▶ [WHAT THIS TASK INVOLVES]:
Below are the records. Retype exactly the lines between the lines holding "Toon meer opties" and "Bestel- en bezorginformatie", inclusive.

--- EXTRACTED DATA ---

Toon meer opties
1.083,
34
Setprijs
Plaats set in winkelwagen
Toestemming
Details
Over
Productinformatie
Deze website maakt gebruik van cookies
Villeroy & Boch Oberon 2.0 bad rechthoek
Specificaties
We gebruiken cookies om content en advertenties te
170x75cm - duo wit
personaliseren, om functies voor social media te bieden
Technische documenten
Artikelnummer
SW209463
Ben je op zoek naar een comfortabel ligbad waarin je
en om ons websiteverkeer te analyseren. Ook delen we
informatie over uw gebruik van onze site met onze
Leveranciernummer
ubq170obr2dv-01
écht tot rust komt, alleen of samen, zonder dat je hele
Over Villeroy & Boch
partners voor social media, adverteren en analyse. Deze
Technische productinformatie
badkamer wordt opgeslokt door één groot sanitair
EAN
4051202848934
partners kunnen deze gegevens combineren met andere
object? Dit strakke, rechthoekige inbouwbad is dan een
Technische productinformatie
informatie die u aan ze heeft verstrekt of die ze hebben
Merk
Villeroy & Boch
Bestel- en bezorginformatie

---
--- EXTRACTED DATA ---

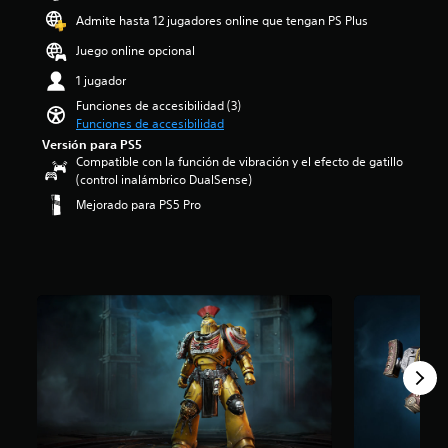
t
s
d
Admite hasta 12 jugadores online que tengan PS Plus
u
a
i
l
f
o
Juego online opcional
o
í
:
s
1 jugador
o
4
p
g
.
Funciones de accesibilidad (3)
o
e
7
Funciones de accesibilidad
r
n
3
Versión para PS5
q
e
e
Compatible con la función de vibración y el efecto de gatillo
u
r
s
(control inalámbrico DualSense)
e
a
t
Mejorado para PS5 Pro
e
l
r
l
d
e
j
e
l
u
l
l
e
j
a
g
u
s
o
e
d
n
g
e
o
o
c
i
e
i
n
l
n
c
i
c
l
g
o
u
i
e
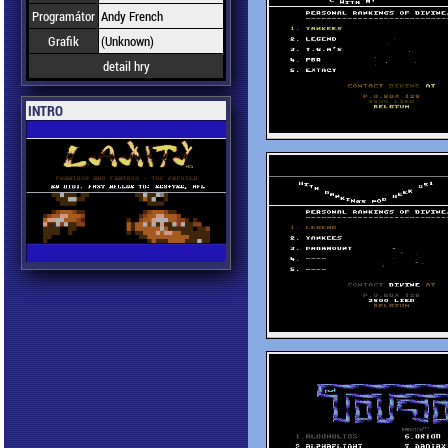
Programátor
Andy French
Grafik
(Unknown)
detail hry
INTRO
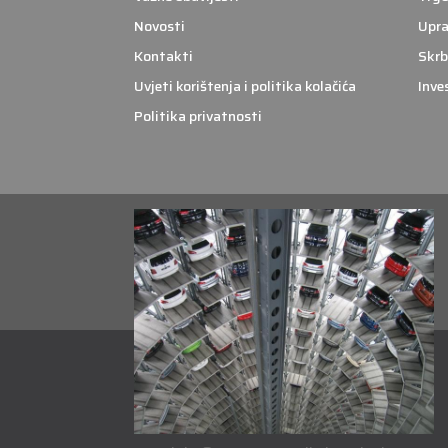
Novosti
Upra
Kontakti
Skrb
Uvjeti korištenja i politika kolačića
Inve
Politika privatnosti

---

▶ [RESPONSE TO THE TASK]:
Toon meer opties
1.083,
34
Setprijs
Plaats set in winkelwagen
Toestemming
Details
Over
Productinformatie
Deze website maakt gebruik van cookies
Villeroy & Boch Oberon 2.0 bad rechthoek
Specificaties
We gebruiken cookies om content en advertenties te
170x75cm - duo wit
personaliseren, om functies voor social media te bieden
Technische documenten
Artikelnummer
SW209463
Ben je op zoek naar een comfortabel ligbad waarin je
en om ons websiteverkeer te analyseren. Ook delen we
informatie over uw gebruik van onze site met onze
Leveranciernummer
ubq170obr2dv-01
écht tot rust komt, alleen of samen, zonder dat je hele
Over Villeroy & Boch
partners voor social media, adverteren en analyse. Deze
Technische productinformatie
badkamer wordt opgeslokt door één groot sanitair
EAN
4051202848934
partners kunnen deze gegevens combineren met andere
object? Dit strakke, rechthoekige inbouwbad is dan een
Technische productinformatie
informatie die u aan ze heeft verstrekt of die ze hebben
Merk
Villeroy & Boch
Bestel- en bezorginformatie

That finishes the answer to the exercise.